以下は単に代入演算子で変数に格納した形ですが、引数を「()」(カッコ)で括っていないため、コンパイルエラーで「コンパイルエラー:構文エラー」と表示されます。
Sub sample()
Dim i As Integer
i = MsgBox "今日は晴れですか?", vbYesNo, "天気のチェック"
MsgBox "「はい」をクリックした場合の戻り値:" & i
End Sub
※ドラッグ(スワイプ)すると全体を確認できます。
こちらは引数を「()」(カッコ)で括った形になります。これにより「はい」をクリックすると「6」が戻り値として取得できます。

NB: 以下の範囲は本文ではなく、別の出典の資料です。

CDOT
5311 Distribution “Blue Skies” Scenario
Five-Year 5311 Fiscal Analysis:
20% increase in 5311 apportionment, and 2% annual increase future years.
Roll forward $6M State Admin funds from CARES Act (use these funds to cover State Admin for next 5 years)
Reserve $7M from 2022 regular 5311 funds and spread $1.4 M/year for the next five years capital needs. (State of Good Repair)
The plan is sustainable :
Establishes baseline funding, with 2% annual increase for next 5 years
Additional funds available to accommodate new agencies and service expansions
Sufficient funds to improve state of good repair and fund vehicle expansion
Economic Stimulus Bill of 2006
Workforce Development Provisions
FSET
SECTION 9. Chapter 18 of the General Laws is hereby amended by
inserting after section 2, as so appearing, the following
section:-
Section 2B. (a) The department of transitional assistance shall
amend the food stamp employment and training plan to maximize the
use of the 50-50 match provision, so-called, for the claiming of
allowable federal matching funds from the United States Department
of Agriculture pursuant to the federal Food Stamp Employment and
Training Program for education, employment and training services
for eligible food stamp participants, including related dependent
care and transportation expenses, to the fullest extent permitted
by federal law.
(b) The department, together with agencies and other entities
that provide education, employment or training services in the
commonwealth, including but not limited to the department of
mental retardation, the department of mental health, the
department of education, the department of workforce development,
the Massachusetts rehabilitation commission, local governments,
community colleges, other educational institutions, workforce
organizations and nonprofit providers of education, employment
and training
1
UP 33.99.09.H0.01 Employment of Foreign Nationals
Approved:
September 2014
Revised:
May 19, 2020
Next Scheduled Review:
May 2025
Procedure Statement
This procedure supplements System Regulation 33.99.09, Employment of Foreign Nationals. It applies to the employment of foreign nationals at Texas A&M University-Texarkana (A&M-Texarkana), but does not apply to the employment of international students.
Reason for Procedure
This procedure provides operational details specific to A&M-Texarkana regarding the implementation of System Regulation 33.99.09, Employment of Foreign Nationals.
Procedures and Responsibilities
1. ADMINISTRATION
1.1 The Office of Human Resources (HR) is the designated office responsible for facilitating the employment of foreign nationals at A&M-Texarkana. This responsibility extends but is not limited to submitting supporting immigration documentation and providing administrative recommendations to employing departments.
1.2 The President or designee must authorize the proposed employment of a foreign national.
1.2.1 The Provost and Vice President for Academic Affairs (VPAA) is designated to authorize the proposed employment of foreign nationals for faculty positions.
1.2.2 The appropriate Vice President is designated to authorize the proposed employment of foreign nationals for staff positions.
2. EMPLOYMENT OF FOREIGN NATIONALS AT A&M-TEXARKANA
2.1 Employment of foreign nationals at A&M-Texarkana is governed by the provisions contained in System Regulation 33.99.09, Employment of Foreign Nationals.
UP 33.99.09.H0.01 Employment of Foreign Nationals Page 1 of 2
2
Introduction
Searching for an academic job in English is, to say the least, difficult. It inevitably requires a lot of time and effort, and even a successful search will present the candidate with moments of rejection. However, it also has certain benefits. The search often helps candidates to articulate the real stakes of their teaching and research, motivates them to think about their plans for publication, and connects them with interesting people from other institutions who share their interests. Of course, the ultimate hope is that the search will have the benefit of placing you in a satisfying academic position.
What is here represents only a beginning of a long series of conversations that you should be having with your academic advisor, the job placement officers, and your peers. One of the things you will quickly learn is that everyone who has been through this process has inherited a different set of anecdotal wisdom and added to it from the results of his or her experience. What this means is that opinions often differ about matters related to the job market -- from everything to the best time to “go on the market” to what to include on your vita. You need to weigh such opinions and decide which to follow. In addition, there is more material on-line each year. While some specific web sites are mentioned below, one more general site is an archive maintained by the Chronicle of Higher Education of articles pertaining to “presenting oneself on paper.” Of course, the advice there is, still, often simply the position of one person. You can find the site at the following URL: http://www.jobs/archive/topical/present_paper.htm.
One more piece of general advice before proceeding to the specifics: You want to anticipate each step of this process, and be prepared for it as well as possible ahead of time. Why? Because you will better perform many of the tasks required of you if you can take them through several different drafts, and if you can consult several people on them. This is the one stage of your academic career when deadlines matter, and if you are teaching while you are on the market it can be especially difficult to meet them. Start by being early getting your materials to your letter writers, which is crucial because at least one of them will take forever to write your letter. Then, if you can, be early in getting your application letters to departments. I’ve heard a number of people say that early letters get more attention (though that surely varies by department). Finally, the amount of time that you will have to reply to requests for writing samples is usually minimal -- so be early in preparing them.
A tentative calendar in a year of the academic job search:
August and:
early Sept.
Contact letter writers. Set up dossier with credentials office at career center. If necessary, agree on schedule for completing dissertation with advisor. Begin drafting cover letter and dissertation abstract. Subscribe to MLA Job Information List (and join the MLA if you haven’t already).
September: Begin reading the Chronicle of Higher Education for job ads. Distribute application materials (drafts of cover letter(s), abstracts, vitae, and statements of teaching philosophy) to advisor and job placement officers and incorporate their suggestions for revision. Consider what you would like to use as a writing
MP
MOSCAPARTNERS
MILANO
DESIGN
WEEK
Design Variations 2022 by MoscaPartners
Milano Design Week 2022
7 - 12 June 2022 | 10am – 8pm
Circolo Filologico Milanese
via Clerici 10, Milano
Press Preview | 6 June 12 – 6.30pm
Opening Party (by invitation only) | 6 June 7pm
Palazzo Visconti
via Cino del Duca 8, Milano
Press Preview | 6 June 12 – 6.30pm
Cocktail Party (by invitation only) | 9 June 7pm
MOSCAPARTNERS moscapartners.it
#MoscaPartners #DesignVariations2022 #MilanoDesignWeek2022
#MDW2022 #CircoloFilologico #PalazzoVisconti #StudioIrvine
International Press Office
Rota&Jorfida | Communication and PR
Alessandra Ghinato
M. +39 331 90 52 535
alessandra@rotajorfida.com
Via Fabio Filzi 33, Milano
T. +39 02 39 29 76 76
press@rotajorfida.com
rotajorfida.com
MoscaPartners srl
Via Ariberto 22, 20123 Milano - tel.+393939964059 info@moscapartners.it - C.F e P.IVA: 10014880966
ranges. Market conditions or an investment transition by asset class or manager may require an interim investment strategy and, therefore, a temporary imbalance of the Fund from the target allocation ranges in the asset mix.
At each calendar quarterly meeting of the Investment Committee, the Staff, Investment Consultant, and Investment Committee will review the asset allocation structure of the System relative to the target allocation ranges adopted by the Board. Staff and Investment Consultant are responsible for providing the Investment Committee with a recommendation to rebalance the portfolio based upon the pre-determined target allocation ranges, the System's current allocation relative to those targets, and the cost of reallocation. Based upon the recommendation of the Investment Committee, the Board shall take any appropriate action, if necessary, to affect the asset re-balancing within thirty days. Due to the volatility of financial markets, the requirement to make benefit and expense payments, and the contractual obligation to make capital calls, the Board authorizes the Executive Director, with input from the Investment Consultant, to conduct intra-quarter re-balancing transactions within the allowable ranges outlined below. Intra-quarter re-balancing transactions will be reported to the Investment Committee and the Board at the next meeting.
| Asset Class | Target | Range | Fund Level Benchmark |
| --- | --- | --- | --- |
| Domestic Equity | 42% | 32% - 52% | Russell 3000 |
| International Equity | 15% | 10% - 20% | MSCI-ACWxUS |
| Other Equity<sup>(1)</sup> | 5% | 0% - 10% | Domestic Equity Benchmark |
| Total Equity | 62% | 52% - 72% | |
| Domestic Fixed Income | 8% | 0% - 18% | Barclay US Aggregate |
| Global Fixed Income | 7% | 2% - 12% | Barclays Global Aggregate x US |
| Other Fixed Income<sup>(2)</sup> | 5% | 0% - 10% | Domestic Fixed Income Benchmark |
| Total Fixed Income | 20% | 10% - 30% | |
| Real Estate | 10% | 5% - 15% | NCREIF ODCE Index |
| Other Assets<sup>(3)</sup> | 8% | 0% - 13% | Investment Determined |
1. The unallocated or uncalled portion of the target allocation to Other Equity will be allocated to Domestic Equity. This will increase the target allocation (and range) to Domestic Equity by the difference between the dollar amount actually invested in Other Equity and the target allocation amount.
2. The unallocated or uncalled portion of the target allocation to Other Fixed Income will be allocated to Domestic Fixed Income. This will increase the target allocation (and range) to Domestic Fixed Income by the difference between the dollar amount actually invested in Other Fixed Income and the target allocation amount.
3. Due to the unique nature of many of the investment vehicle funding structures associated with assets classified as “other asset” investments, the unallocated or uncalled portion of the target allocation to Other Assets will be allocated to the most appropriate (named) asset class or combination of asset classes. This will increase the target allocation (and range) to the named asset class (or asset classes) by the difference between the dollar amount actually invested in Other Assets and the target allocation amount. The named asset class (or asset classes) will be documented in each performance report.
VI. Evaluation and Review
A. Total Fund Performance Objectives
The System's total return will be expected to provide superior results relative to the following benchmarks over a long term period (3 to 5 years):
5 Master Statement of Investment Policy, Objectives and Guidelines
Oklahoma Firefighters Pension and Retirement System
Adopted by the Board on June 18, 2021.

ちなみにMsgBox関数の戻り値は以下のようになりますので、処理に併せて利用しましょう。
Sub sample()
Dim i As Integer
i = MsgBox("今日は晴れですか?", vbYesNo, "天気のチェック")
MsgBox "「はい」をクリックした場合の戻り値:" & i
End Sub
※ドラッグ(スワイプ)すると全体を確認できます。
定数 | 値 | 説明 |
---|---|---|
vbOK | 1 | [OK] |
vbCancel | 2 | [キャンセル] |
vbAbort | 3 | [中止] |
vbRetry | 4 | [再試行] |
vbIgnore | 5 | [無視] |
vbYes | 6 | [はい] |
vbNo | 7 | [いいえ] |
今回は、VBA関数について解説しました。VBA関数はすべて覚える必要はありませんので、利用する場合は引数に何があるのか、どのような戻り値をとるのかなどをしっかり理解した上で利用するようにしましょう。次回はプロシージャについて解説します。